======== Estratto del documento

Poi finisce tutto. Forse perché ci accorgiamo che gli inglesi che sono usciti non se la passano benissimo, ma i tedeschi nemmeno. Forse perché i Bitcoin e il Covid-19 e ChatGPT se ne fottono di Schengen. Forse perché la differenza tra Consiglio Europeo e Consiglio d’Europa, alla fine, non siamo mai riusciti ad afferrarla. Fast forward 2024, a una delle campagne elettorali per le europee più provinciali di sempre: Vannacci e la X Mas, Forza Italia col morto sui 3×6 come i compagni della mozione Nazzari, il Pd che schiera i venerabili maestri della politica nazionale che più nazionale non si può, da Zingaretti a Bonaccini, e anche qualche esemplare di quell’altra categoria che diceva Arbasino.
L’(anti)europeismo resta, ironia della sorte, la Fortezza Bastiani dei due Mattei, quasi fossero rimasti aggrappati alle brevi estati di gloria delle tornate precedenti: uno con gli Stati Uniti d’Europa, capirai, l’altro che blatera e forse è l’ultimo in Italia a non aver capito che la sovranità, dio ce ne scampi, è come la delega all’assemblea di condominio: non la vuole nessuno. E alla fine, se poco ha potuto il Gesù/Alessandro Borghi incinto della Lega (a parte mandare in analisi l’algoritmo di Midjourney), ancora meno hanno influito gli appelli a “votare, non importa per chi, ma andare a votare“ degli influencer (se non nel ricordarci che un certo tipo di attivismo assomiglia sempre più alla capoeira: passi di danza da esibire al parco, astrattamente legati a un’antica forma di lotta).
E quando sembrava tutto pronto per una serata di litanie sulla bassa affluenza, gli italiani che non vanno a votare perché non ci credono più, gli italiani che non vanno a votare perché nelle democrazie mature è così, roba insomma da disertare le maratone e andarsene a nanna, la notizia dell’ondata di destra nel resto d’Europa ha stravolto (si fa per dire) i palinsesti. A far subito impressione è il tonfo di Macron, che suggella il tramonto di un immaginario che ha fatto sognare anche in Italia, quello di un’Europa Science Po che passa da Paul Ricœur a Rothschild all’Eliseo senza sgualcirsi la camicia bianca, del governo se non proprio dei migliori quantomeno degli overachiever. E subito dopo ci tocca un nuovo giro di presentazioni, decisamente più frizzantine: ecco l’enfant prodige lepenista votato da un francese su tre. Ecco l’ex imbianchino tedesco a cui non piacciono gli immigrati e gli omosessuali. Da House of Cards a La Storia siamo noi.

================
======== Dati di lavoro

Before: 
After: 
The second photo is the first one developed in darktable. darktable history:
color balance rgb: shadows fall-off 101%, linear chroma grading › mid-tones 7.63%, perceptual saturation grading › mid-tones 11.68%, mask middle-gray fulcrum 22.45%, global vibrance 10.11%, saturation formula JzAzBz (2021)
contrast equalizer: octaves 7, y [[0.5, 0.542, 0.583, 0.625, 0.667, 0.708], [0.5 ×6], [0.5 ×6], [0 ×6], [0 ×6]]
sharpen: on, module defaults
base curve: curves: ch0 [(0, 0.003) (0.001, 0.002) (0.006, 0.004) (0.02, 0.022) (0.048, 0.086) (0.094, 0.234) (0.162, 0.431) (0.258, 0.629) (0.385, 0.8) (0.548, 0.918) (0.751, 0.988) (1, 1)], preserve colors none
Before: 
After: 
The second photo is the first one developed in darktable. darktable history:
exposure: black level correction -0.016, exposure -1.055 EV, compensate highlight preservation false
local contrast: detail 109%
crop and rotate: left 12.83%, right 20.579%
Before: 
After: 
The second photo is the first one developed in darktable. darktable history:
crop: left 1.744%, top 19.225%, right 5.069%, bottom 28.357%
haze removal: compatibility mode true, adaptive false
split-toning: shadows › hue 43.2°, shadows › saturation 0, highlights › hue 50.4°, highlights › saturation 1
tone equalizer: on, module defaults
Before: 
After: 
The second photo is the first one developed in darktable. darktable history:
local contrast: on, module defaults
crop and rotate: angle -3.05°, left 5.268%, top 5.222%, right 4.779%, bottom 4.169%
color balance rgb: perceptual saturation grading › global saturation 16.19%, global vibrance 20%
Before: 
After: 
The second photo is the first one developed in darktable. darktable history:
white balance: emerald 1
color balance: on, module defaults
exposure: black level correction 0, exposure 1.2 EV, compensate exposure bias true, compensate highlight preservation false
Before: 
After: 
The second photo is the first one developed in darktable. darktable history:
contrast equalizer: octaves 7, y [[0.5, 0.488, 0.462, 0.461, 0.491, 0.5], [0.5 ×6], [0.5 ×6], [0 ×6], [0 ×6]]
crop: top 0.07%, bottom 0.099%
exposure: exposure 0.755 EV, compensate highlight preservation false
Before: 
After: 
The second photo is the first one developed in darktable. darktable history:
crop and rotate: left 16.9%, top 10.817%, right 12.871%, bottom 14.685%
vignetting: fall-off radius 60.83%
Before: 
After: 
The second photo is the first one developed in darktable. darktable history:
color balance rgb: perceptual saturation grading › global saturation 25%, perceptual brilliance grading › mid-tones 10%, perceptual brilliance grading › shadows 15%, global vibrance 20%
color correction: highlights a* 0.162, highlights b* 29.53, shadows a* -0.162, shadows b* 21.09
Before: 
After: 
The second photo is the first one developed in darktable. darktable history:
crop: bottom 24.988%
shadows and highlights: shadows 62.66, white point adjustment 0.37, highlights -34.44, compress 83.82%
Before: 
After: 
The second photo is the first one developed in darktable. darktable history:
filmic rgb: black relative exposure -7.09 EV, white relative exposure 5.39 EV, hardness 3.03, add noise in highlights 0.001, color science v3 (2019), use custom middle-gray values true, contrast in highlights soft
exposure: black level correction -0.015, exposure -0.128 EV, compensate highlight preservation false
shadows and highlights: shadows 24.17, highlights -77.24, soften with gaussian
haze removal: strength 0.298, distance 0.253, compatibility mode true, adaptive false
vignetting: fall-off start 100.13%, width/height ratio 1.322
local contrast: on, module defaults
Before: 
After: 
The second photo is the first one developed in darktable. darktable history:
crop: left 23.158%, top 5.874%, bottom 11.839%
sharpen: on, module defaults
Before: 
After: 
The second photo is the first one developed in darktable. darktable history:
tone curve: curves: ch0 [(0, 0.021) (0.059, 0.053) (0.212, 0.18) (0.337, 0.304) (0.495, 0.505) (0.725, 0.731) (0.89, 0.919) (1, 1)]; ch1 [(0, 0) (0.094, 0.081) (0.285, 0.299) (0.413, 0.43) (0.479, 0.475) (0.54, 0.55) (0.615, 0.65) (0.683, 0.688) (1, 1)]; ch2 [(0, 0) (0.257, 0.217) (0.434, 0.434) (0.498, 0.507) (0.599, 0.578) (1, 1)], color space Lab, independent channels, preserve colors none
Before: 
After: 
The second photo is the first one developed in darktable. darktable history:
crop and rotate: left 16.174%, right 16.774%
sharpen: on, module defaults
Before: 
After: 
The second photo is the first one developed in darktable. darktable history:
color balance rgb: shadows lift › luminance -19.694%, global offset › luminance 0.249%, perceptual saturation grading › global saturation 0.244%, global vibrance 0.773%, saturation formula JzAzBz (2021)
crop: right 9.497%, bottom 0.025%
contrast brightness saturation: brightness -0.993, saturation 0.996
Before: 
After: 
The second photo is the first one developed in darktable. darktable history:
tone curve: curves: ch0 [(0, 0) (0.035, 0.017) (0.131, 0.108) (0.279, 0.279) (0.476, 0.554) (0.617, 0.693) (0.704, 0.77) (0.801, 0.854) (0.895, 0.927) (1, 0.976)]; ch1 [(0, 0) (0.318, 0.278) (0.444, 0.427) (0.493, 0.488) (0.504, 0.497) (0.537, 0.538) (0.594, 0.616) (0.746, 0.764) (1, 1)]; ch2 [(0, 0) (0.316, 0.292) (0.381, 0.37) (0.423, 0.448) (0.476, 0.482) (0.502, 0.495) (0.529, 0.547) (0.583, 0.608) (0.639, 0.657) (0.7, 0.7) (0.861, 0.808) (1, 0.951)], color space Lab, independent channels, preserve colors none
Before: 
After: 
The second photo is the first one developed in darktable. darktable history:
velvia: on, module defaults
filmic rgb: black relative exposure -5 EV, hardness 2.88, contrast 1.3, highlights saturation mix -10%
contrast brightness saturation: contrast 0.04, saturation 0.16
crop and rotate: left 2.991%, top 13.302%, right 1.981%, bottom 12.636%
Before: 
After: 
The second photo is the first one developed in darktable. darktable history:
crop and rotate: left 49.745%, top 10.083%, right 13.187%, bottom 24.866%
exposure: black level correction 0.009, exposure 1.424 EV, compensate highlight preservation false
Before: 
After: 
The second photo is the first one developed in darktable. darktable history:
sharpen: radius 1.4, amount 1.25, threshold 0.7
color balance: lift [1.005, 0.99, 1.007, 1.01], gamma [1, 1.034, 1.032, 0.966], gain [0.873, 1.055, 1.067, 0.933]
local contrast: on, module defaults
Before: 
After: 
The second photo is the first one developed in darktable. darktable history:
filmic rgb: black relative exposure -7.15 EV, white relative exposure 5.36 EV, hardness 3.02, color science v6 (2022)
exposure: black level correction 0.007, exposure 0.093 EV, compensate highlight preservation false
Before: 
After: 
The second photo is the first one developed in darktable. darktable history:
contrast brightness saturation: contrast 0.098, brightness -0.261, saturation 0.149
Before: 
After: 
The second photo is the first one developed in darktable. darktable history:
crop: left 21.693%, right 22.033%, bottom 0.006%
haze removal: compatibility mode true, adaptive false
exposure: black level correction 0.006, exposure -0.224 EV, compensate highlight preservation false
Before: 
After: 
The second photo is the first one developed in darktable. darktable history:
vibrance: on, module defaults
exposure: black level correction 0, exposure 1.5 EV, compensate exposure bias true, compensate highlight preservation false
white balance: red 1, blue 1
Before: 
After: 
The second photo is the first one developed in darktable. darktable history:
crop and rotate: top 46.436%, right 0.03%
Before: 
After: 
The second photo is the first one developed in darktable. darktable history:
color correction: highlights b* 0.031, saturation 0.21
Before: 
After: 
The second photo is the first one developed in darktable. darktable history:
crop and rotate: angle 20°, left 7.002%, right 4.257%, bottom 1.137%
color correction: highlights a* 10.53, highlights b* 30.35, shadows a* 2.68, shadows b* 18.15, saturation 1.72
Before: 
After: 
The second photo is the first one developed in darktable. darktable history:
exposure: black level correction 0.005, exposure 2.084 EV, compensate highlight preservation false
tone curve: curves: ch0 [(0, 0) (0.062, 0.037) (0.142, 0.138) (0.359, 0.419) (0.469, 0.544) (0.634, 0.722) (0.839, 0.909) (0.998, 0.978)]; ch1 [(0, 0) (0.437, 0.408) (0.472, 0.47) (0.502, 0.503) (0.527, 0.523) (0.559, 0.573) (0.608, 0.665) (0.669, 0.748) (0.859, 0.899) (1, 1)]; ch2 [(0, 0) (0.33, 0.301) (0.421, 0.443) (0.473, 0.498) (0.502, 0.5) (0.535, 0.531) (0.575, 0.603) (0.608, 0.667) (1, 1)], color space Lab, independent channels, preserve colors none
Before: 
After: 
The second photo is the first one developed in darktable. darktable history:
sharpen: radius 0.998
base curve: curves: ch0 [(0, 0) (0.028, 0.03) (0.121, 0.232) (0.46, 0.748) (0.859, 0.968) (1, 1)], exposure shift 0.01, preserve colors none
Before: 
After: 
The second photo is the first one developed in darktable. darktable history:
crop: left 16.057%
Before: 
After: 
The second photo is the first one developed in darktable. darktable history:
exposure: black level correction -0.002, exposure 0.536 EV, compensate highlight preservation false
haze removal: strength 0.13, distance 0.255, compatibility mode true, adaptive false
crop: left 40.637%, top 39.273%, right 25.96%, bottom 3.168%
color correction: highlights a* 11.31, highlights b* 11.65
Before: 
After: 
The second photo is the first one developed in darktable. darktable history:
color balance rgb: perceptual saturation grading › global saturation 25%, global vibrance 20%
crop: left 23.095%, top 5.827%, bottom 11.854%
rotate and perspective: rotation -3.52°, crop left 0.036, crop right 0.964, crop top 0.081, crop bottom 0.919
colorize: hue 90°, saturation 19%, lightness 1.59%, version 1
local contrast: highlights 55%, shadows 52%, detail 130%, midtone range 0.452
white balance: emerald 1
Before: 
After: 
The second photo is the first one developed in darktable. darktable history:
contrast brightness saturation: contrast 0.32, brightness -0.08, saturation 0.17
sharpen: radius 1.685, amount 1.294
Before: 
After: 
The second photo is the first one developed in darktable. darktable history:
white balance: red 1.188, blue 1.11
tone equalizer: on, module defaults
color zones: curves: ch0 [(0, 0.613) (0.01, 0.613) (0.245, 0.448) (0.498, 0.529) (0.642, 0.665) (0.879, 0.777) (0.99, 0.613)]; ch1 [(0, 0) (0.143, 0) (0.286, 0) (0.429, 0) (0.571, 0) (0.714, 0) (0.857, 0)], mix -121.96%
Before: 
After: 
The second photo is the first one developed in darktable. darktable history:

================

▸ **Attività**:
a) Riporta il passo del brano sulle elezioni europee che comincia con "Poi finisce tutto." e finisce con "che diceva Arbasino.".
b) Secondo il brano sulle elezioni europee, da quanti francesi è stato votato l'enfant prodige lepenista?
Per svolgere le attività serve soltanto il brano sulle elezioni europee.

▸ **Soluzioni**:
a)
Poi finisce tutto. Forse perché ci accorgiamo che gli inglesi che sono usciti non se la passano benissimo, ma i tedeschi nemmeno. Forse perché i Bitcoin e il Covid-19 e ChatGPT se ne fottono di Schengen. Forse perché la differenza tra Consiglio Europeo e Consiglio d’Europa, alla fine, non siamo mai riusciti ad afferrarla. Fast forward 2024, a una delle campagne elettorali per le europee più provinciali di sempre: Vannacci e la X Mas, Forza Italia col morto sui 3×6 come i compagni della mozione Nazzari, il Pd che schiera i venerabili maestri della politica nazionale che più nazionale non si può, da Zingaretti a Bonaccini, e anche qualche esemplare di quell’altra categoria che diceva Arbasino.

b) Da un francese su tre.